If you want to know why I’m worried about genetically modified foods, read this article from New Zealand. Scientists are concerned about GM wheat being tested in NZ and Australian, and more specifically, they claim:
- SiRNA, a form of ribonucleic acid, like DNA, could transfer to humans through food when produced in GM wheat.
- When eaten, the siRNA engineered to suppress the wheat-branching enzyme would also silence the human-branching enzyme which produces energy-storing glycogen.
- This “unbranched” glycogen would have low solubility in human cells and could create build-up in the tissues of the body, especially in the heart and liver.

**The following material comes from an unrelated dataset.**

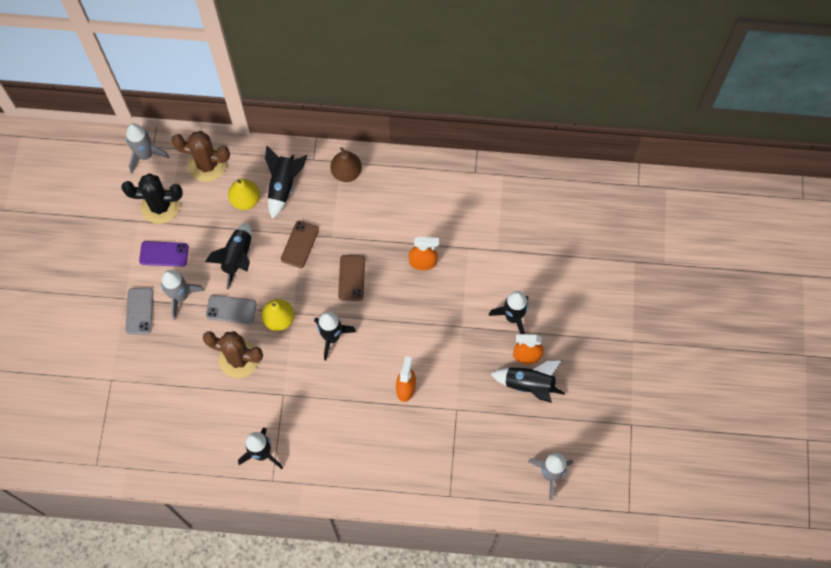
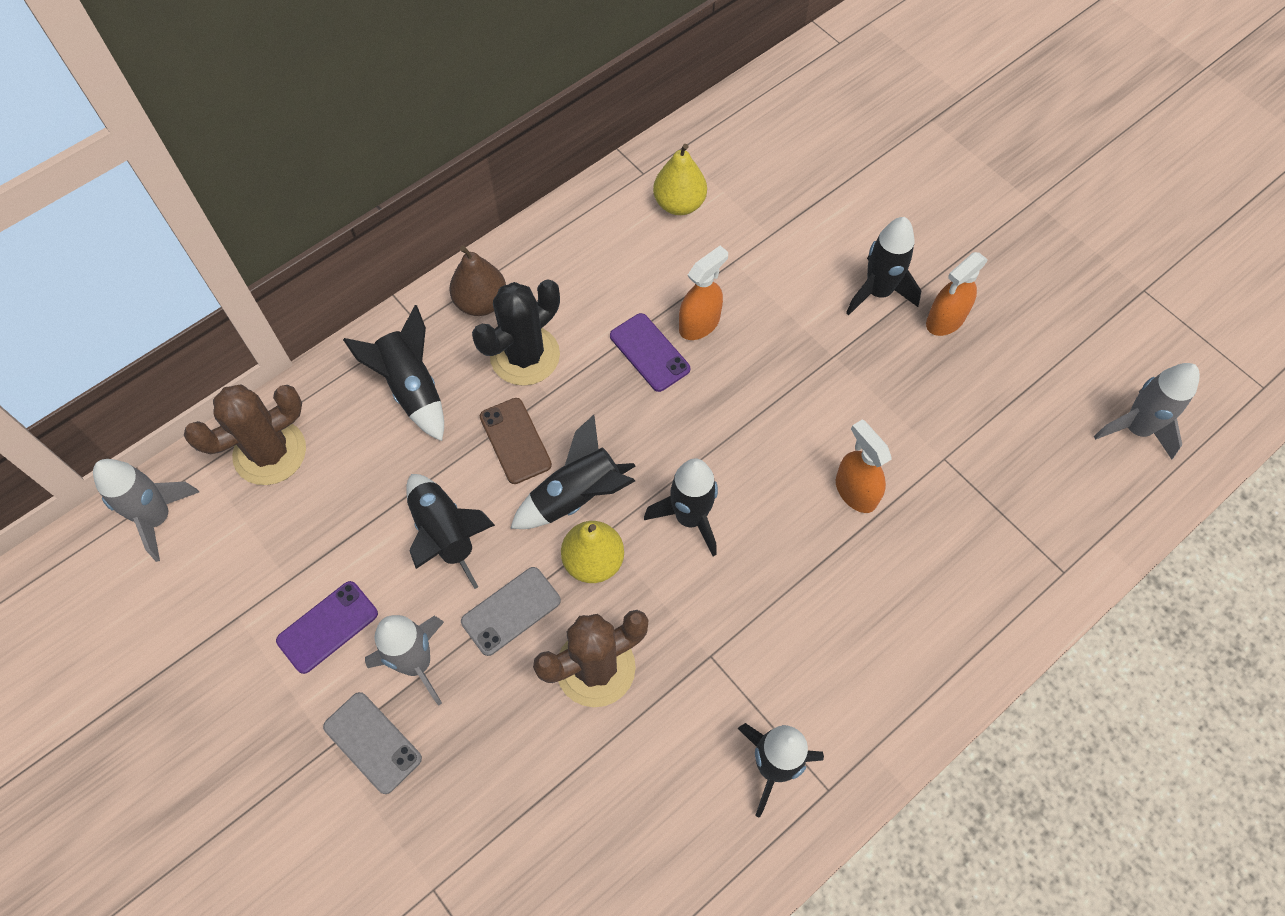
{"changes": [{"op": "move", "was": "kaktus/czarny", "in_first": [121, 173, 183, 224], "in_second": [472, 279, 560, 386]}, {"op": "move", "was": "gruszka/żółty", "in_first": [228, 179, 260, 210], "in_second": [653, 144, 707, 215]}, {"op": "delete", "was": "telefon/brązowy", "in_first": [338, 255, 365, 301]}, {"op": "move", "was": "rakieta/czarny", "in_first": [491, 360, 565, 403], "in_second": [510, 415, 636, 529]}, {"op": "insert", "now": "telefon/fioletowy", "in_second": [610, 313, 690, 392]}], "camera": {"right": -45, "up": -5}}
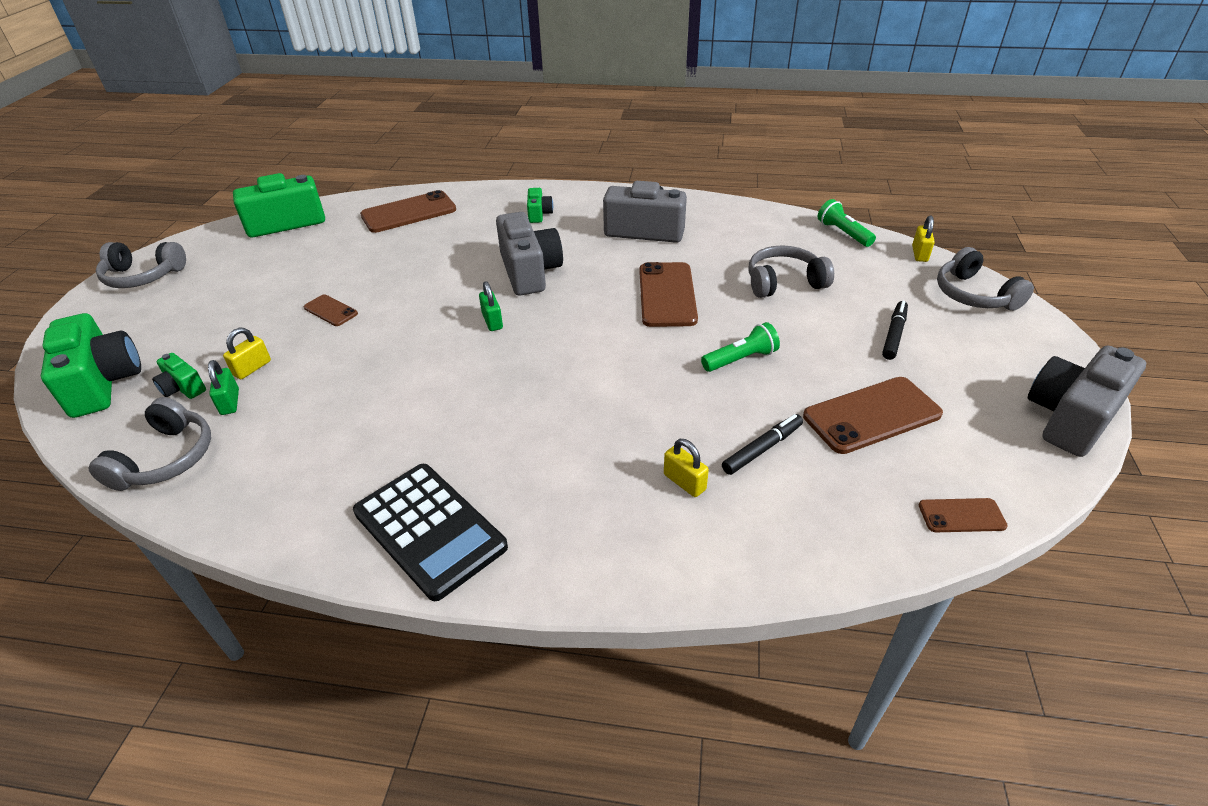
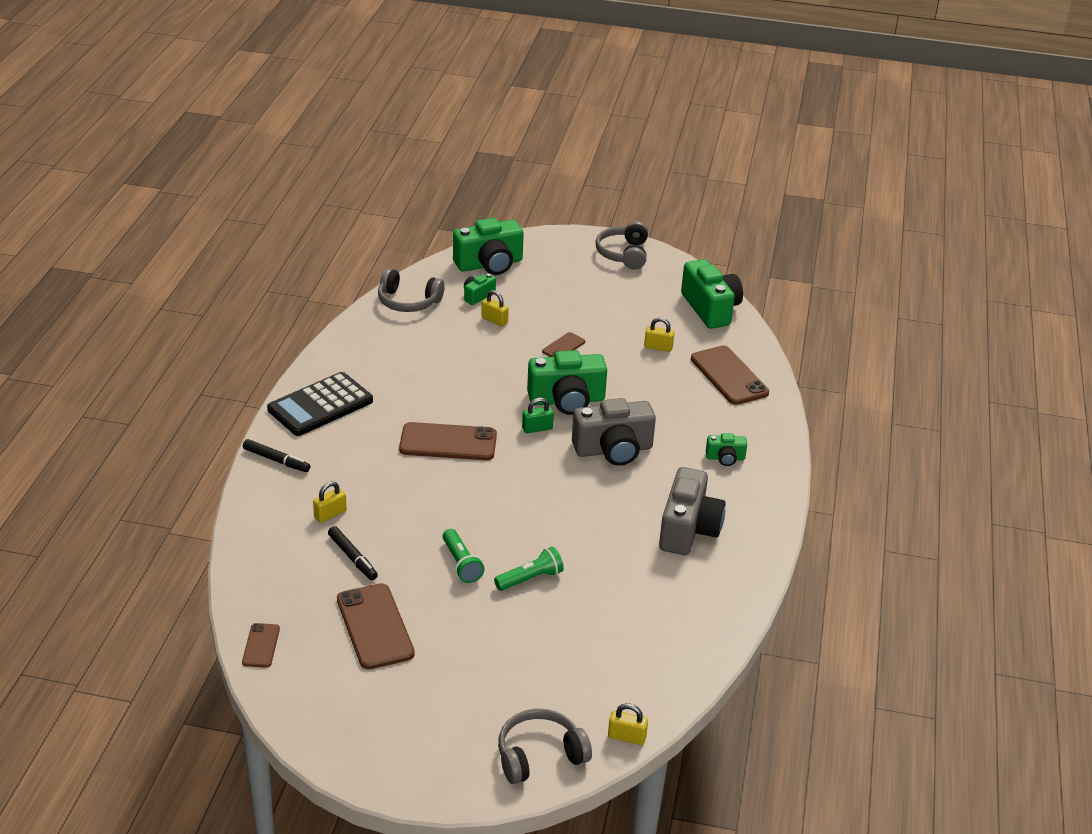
{"changes": [{"op": "delete", "was": "kłódka/zielony", "in_first": [208, 360, 239, 415]}, {"op": "move", "was": "telefon/brązowy", "in_first": [639, 262, 698, 327], "in_second": [399, 422, 497, 460]}, {"op": "delete", "was": "słuchawki/szary", "in_first": [749, 245, 834, 298]}, {"op": "move", "was": "latarka/zielony", "in_first": [818, 199, 876, 247], "in_second": [494, 547, 564, 591]}, {"op": "move", "was": "flamaster/czarny", "in_first": [882, 301, 908, 360], "in_second": [243, 439, 310, 472]}, {"op": "delete", "was": "aparat fotograficzny/szary", "in_first": [1028, 346, 1146, 457]}, {"op": "insert", "now": "aparat fotograficzny/zielony", "in_second": [527, 350, 607, 415]}, {"op": "insert", "now": "kłódka/żółty", "in_second": [644, 317, 674, 352]}], "camera": {"right": 90, "up": -5}}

- This could lead to the disease Glycogen Storage Disease IV, resulting in an enlarged liver, cirrhosis of the liver, and failure to thrive.
So, do we need to be worried? I think the bottom line is that we don’t know. I think this DOES show, though, that we need to be cautious and thorough in testing GM crops for possible side-effects on people…we must not rush this technology to market, but rather, each and every modification to the genetic code of our food supply needs to be tested. Right now, that’s just not happening, and that’s the scary thing.
The drought hitting much of the US is highlighting why genetically modified crops (or GMO, as they’re commonly referred to) are something that’s hard to avoid in our future. As corn fields wither and die under the drought conditions, some drought-tolerance corn is doing OK, and while that particular strain is not GMO (next year should be the first production crops of GMO corn that has been engineered to be drought-tolerant), this does help show the promise of GMO in agriculture. Instead of fields of dying corn and rising food prices, we could have just another normal, un-news-worthy year.
I still fear our current system of using humans as guinea pigs testing the safety of GMO crops, but I believe that if properly managed and scientifically tested for safety, GMO crops could go a long ways towards feeding a growing population on a planet with a changing, more extreme climate. Frankly, I don’t see another choice.